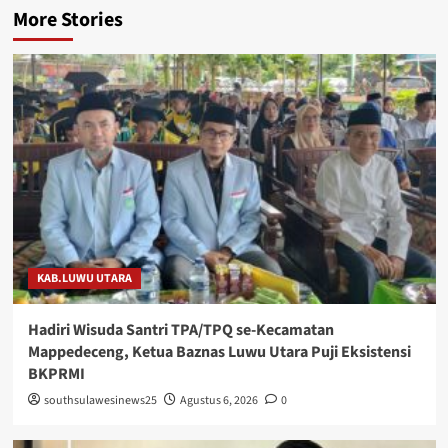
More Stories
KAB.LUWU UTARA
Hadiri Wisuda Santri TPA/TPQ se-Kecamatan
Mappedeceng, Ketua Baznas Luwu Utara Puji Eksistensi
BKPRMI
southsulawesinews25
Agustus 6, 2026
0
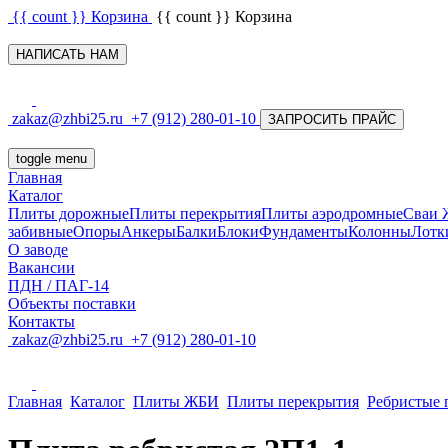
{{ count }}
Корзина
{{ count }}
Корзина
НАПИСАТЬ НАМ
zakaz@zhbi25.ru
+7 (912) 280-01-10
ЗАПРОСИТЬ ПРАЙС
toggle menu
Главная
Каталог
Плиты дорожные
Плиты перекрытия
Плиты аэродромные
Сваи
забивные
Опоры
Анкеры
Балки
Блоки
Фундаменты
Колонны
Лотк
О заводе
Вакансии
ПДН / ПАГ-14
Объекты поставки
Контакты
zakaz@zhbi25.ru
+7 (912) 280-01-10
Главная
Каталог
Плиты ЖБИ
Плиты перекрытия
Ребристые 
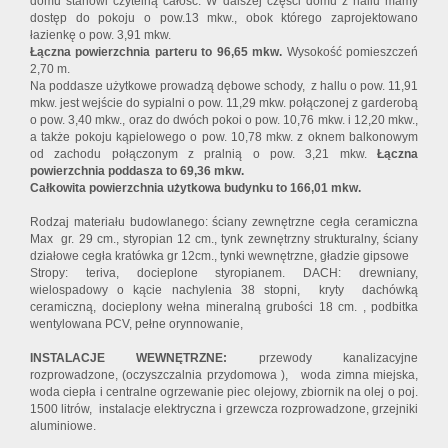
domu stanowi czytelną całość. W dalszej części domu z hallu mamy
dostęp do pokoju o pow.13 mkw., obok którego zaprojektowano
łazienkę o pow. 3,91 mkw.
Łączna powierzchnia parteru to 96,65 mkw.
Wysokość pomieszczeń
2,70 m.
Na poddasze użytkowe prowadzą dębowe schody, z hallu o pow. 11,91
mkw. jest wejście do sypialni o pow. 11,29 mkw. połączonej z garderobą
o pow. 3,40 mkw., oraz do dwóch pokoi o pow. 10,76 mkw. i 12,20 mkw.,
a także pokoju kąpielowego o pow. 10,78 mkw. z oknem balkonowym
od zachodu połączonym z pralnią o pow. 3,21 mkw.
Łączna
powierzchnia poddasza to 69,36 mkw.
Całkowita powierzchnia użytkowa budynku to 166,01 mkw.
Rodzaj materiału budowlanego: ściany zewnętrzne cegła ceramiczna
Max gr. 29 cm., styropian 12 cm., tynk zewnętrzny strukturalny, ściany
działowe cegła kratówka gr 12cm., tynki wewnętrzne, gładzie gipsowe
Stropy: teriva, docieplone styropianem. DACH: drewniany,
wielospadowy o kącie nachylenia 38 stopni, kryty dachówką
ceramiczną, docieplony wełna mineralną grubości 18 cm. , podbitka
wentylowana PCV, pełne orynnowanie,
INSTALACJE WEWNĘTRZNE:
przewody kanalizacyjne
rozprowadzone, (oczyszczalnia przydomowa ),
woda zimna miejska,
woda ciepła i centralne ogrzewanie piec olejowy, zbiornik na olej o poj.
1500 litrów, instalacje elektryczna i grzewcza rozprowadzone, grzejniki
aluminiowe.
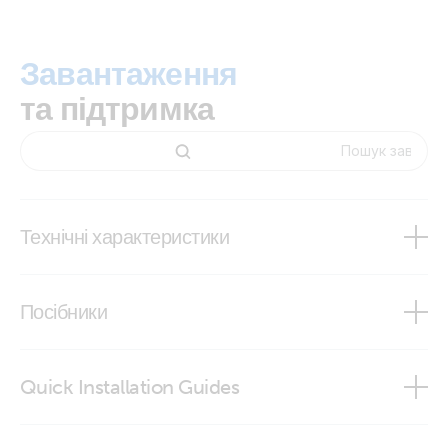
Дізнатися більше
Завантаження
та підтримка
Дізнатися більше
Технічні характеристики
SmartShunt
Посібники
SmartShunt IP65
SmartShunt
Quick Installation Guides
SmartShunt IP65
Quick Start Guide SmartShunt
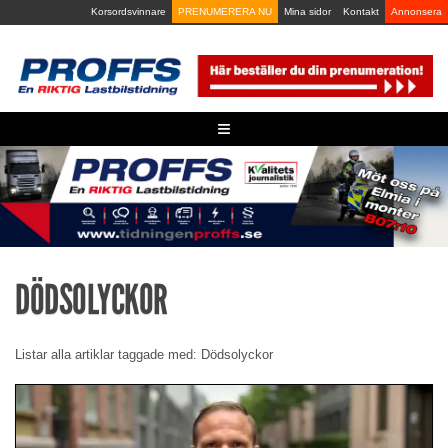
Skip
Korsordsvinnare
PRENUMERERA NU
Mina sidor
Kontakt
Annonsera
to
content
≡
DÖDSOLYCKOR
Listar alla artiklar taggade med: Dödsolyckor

------------------------------------------------

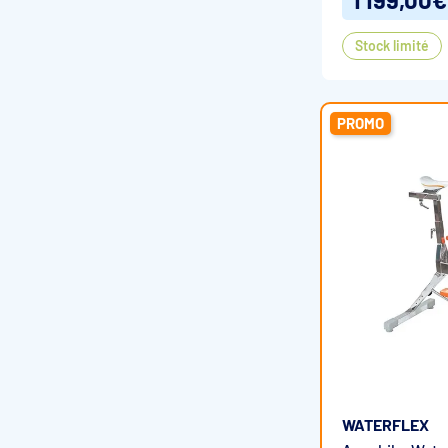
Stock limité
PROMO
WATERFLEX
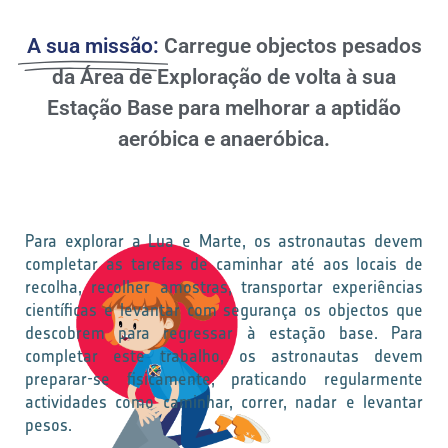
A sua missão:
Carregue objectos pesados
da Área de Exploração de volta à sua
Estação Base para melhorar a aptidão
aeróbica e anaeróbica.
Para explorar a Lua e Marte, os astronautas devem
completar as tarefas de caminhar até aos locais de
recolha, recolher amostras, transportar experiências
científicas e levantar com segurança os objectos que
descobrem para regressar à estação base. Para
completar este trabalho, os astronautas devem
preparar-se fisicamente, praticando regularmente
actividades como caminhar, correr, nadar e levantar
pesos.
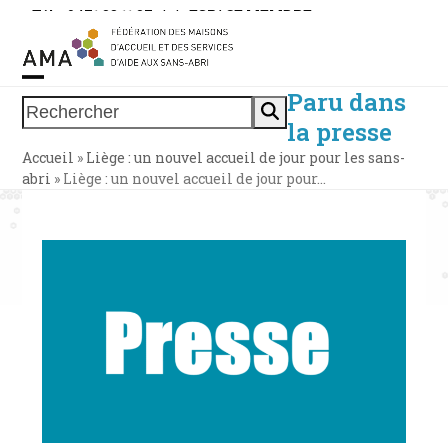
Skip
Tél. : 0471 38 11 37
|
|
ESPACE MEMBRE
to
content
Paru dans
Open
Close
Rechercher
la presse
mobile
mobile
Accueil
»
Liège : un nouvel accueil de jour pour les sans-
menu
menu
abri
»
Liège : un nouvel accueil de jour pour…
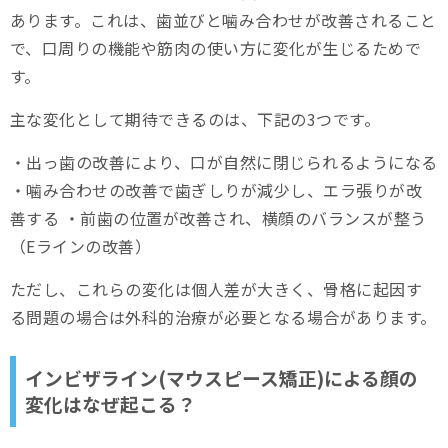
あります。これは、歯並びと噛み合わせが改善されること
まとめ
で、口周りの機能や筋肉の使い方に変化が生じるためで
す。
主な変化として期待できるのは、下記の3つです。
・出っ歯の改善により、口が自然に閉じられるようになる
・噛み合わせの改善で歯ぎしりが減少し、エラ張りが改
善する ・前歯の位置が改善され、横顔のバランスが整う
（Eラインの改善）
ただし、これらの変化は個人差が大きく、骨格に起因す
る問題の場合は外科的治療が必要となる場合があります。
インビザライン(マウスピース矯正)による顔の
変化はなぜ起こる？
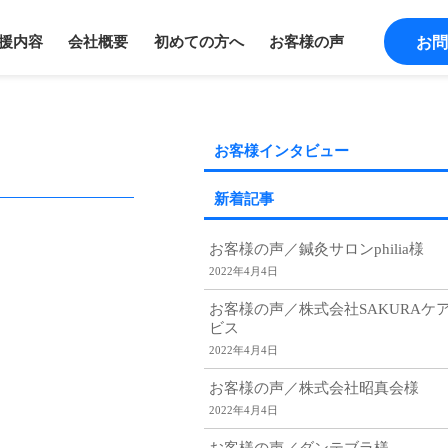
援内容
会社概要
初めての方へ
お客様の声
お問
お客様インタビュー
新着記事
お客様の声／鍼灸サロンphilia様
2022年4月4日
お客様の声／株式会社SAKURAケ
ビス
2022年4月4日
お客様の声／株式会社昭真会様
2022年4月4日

------------------------------------------------

* _ASSIGNED TASK_
Show every line in the rows above that contains the word "Quick".

* _SOLUTION FOR THIS EXERCISE_
Quick Installation Guides
Quick Start Guide SmartShunt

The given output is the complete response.